WORK TO BE COMPLETED – In the listing below, how many lines contain the string "Prairie"? Answer with the number only.

═══

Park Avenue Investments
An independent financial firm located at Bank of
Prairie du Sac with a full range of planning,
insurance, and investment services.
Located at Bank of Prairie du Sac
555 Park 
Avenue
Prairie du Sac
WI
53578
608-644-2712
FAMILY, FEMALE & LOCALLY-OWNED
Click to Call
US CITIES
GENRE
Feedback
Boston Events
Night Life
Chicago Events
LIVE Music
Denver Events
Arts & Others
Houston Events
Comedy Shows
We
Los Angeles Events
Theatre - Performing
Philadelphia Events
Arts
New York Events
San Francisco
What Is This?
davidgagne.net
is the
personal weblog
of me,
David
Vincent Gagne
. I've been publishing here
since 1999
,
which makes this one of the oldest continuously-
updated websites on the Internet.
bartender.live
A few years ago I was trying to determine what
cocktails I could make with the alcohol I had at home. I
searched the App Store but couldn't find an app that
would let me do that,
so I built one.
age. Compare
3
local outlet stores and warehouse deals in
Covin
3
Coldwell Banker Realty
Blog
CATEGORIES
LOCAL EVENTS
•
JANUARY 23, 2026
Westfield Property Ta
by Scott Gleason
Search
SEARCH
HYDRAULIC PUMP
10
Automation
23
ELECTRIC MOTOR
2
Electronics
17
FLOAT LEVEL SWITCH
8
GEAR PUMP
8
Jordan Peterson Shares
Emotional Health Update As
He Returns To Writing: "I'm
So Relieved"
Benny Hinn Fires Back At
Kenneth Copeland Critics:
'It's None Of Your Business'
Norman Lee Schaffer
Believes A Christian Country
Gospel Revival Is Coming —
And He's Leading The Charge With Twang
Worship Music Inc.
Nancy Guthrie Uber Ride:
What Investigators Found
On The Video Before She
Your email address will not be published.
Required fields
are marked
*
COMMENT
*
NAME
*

═══

ANSWER BOX – 3